那位田家老太君温明棠也不敢轻易说个‘好’字,只道‘难得’。
正这般想着,又听林斐说道:“年年都在传那位田家老太君身体不行了,可每年生辰那位深居简出不理事的老太君都会露面,向众人表示她身体极好。”
温明棠看向林斐,直至此时才注意到林斐一直在同她说田家老太君的‘身体’,她问林斐:“那位老太君活着很重要?”
林斐指了指那田家的帖子,说道:“对这位……很重要!老太君在一日,他兄弟便如那拧在一起的麻绳一般,无法分开。”

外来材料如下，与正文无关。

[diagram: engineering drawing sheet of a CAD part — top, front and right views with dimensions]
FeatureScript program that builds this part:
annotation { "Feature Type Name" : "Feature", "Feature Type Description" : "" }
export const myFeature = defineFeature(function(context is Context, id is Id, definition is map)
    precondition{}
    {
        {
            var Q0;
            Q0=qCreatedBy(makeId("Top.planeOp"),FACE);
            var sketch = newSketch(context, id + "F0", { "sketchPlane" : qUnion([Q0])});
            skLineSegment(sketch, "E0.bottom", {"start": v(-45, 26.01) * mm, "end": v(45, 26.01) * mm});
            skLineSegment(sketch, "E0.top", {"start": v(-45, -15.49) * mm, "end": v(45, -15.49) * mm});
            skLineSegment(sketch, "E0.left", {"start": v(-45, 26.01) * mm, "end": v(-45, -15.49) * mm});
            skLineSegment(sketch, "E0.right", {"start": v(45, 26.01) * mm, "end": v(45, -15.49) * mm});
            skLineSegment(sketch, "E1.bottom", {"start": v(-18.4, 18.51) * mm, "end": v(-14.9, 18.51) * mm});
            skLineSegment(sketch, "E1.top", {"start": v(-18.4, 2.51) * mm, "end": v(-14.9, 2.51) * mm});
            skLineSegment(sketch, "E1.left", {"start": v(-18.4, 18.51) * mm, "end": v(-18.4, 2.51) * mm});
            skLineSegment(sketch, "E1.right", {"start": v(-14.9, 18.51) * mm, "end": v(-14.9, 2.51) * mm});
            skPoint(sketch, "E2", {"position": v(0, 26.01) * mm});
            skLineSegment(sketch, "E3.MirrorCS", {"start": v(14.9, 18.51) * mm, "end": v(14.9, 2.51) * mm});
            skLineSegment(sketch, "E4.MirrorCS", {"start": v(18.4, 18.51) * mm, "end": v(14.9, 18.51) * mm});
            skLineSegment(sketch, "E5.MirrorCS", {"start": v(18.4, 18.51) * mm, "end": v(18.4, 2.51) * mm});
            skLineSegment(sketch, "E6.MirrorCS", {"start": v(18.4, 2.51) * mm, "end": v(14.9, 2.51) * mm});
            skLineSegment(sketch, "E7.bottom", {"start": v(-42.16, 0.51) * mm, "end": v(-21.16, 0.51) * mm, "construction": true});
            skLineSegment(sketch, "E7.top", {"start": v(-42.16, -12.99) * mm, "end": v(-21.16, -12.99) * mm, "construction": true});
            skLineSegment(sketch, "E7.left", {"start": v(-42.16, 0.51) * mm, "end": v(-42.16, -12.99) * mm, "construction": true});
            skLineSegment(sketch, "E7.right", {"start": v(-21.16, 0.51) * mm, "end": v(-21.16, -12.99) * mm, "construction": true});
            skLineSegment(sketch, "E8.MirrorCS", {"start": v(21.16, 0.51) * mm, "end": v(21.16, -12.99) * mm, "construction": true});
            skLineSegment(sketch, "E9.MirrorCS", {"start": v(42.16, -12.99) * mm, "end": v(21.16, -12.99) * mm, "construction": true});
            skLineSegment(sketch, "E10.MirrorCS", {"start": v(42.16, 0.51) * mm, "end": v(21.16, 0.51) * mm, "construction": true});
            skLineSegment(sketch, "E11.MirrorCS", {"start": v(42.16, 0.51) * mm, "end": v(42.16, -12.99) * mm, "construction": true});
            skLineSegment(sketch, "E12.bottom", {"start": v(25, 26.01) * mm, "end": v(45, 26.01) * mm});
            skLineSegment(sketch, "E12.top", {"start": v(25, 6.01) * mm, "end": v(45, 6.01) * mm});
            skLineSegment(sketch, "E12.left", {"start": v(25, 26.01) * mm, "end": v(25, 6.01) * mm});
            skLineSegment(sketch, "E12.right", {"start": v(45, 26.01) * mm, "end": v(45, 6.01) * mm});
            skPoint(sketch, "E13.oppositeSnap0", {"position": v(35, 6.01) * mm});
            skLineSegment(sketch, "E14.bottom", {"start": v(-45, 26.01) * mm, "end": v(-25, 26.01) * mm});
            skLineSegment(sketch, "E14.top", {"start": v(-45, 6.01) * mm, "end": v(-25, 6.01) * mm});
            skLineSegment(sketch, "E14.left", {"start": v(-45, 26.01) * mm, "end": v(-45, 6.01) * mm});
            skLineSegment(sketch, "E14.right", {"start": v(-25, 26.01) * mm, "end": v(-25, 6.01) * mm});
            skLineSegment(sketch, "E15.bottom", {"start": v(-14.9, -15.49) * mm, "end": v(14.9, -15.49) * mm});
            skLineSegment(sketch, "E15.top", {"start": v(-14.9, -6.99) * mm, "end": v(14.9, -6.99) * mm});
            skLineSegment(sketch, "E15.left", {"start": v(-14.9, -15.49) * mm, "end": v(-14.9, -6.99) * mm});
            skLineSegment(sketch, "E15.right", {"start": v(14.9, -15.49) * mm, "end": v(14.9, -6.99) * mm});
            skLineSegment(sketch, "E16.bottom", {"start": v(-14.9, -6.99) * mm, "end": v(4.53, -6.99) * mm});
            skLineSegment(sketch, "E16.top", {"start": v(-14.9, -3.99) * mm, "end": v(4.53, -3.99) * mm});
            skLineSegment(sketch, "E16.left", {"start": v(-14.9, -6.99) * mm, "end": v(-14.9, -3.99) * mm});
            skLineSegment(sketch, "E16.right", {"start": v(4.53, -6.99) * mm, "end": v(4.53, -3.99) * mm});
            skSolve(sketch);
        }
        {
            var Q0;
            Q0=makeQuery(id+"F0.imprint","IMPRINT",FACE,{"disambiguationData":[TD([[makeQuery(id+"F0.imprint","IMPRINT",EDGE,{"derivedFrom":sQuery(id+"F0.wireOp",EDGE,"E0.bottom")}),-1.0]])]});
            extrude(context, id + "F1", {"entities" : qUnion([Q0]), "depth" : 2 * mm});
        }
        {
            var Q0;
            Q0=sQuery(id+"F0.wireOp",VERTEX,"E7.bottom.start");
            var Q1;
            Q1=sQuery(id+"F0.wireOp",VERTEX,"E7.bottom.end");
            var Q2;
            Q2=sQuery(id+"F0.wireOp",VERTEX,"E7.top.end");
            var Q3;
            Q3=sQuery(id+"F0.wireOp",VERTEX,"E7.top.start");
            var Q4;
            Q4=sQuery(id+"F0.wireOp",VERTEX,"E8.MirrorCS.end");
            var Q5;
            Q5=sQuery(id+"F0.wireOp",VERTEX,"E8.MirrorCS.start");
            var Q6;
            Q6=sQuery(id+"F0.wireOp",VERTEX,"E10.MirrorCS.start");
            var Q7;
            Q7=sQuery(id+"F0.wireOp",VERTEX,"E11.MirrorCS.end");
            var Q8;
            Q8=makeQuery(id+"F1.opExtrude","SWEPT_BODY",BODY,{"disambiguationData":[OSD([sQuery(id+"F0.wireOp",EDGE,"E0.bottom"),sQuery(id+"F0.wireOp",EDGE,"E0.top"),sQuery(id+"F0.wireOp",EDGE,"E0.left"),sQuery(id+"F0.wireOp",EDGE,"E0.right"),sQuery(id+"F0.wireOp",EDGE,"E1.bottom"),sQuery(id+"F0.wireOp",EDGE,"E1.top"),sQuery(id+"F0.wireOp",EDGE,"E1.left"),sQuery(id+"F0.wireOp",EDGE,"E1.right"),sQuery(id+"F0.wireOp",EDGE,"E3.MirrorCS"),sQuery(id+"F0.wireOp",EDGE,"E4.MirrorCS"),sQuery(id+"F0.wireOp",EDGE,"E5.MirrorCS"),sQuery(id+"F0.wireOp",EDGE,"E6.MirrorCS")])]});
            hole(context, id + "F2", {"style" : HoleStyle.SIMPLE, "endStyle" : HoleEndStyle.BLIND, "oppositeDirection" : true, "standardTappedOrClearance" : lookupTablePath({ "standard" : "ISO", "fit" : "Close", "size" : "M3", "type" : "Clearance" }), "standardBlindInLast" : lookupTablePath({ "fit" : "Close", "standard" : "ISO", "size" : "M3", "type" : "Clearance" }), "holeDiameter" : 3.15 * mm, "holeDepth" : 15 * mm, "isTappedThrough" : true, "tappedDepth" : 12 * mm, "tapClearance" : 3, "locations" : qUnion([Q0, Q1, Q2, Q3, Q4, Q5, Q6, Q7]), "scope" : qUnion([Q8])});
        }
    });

“可这等事除了体贴些、照顾些以及请好的大夫之外,其他的……谁说的准?”温明棠说到这里,顿了顿,忽地蹙起了眉头,她摸着自己狂跳的眼皮,说道,“不知为何,我突地有种很古怪的感觉,却一时说不出哪里古怪了。”
听女孩子说出这话,林斐笑了,他点头道:“我想自你口中听到的便是这句话!”他说道,“我亦有种相同之感,却不知那古怪究竟在哪里。”
有些事猜也无用,到了那日看一看或许便有收获了。
……
一晃眼,中元节到了。轮到这一日休沐的温明棠多睡了小半个时辰的懒觉方才从床榻上爬起来,才出门走出院子便遇到了吃完朝食正在院外空地上闲聊的关嫂子等人。
同关嫂子等人打了声招呼正要离开,却被她们及时叫住了:“温娘子今日休沐要出去啊!”
在公厨做事的温明棠日常自是一副利落、容易做事的打扮,可轮到休沐了,温明棠自也如寻常女儿家那般穿起了裙子。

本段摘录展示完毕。